BioJulia/Automa.jl

DFAs can take wrong actions due to ambiguities

Closed this issue · 3 comments

Consider the following, highly simplified FASTA format:

import Automa
import Automa.RegExp: @re_str
const re = Automa.RegExp

machine = (function ()
    header = re">[A-Z]+"
    seqline = re"[A-Z]+"
    sequence = seqline * re.rep(re"\n" * seqline)
    record = header * re"\n" * sequence
    fasta = re.rep1(record * re"\n")

    header.actions[:exit] = [:header]
    seqline.actions[:exit] = [:seqline]
    record.actions[:exit] = [:record]

    Automa.compile(fasta)
end)()

By definition of record, a record MUST contain a header, which contains a >. However see the flowchart produced for this machine by:

write("fasta.dot", Automa.machine2dot(machine))
run(`dot -Tsvg -o fasta.svg fasta.dot`)

The state 5 corresponds to seqline, and a following newline brings it to state 6. In this state transition, the action record is executed. But clearly, from the defition, we did not necessarily exit record! This creates a loop between state 5 and 6, such that record is executed at every newline.

This means that record can be repeatedly exited, without it being entered, and allows for e.g. a record only containing seqline, against the definition above.

Simplified to

machine = let
    C = re.rep(re"A" * re"B")
    D = C * re"A"
    C.actions[:enter] = [:enter]
    C.actions[:exit] = [:exit]
    Automa.compile(D)
end

Note in particular that the C pattern is entered once, and then can be exited an arbitrary amount of times with an input like "ABABAB".

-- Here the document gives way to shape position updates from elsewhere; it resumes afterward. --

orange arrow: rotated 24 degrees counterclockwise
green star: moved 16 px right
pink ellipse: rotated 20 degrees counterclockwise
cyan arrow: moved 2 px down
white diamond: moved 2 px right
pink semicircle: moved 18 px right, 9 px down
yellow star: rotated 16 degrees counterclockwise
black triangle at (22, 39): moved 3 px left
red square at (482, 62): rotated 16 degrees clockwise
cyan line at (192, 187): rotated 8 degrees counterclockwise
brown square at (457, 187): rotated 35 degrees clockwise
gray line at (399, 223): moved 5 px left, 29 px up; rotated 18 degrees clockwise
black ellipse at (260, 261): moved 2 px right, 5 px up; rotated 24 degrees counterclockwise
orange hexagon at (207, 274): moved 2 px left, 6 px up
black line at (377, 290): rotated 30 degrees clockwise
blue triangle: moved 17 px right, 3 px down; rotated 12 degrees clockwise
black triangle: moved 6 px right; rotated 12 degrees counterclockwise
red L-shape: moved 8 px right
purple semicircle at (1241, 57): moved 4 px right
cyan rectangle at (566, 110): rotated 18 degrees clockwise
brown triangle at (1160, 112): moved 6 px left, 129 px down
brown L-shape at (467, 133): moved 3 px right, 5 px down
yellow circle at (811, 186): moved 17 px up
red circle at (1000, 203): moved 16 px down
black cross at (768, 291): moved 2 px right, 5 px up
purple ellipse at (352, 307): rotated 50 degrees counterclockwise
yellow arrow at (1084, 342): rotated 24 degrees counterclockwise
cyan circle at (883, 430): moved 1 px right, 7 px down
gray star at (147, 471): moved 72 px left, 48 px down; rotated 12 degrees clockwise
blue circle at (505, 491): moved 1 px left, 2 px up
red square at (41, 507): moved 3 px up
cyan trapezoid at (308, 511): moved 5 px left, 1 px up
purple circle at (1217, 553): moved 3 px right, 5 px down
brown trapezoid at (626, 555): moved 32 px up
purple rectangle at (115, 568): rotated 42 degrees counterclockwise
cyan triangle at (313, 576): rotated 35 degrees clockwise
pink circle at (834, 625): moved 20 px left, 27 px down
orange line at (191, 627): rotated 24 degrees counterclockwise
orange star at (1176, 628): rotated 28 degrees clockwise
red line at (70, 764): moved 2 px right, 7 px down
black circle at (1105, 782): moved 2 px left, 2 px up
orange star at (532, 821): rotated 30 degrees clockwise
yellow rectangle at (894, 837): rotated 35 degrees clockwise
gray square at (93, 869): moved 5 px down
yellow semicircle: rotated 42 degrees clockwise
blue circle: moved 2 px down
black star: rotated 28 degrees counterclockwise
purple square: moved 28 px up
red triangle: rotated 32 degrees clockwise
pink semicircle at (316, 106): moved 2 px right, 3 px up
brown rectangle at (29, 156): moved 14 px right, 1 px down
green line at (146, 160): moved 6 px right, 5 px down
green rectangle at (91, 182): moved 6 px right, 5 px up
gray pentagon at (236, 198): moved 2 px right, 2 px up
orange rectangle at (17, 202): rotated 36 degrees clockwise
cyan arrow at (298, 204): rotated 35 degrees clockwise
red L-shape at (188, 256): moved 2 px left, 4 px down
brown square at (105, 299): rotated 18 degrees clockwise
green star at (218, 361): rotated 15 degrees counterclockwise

Right, so I think I've figured out the problem. Let's have a simple regex C:

A = re"XZ"
B = re"XY"
C = A | B
A.actions[:enter] = [:entering_A]
B.actions[:enter] = [:entering_B]
A.actions[:exit] = [:exiting_A]
B.actions[:exit] = [:exiting_B]

Now, create an NFA using Automa.re2nfa(C) and visualize it. This NFA represents those regexes and their actions perfectly. Note that this NFA is truly nondeterministic; when encountering an "X" byte, it is impossible to know if we are entering the A regex or the B regex. In the NFA, this is visualized by two different epsilon edges, one that leads to A and one that leads to B. Only the one that leads to A have the action entering_A associated with it, and vice versa for B.

Now convert the NFA to a DFA. The resulting DFA is equivalent to the NFA only in the sense that it recognizes the same inputs. The edges are NOT the same, and consequently, the two epsilon edges, labeled with entering_A and entering_B are collapsed, and important information is lost. The result is that when we encounter an "X" byte, the regex enters BOTH A and B. Notably, at end of file, only ONE of these regexes are exited (which is clearly absurd)

This is impossible to solve, I think, but it would really be nice if there was some sort of warning or even an error if attempting to convert an NFA that had actions associated to ambiguous transitions to a DFA.

Edit: This can be done by modifying the epsilon_closure function. If you can go multiple paths from one node to another node only moving through epsilon edges, and not all these paths have the same labeled edges, then the machine is ambiguous and should not be compiled.

Solved by #49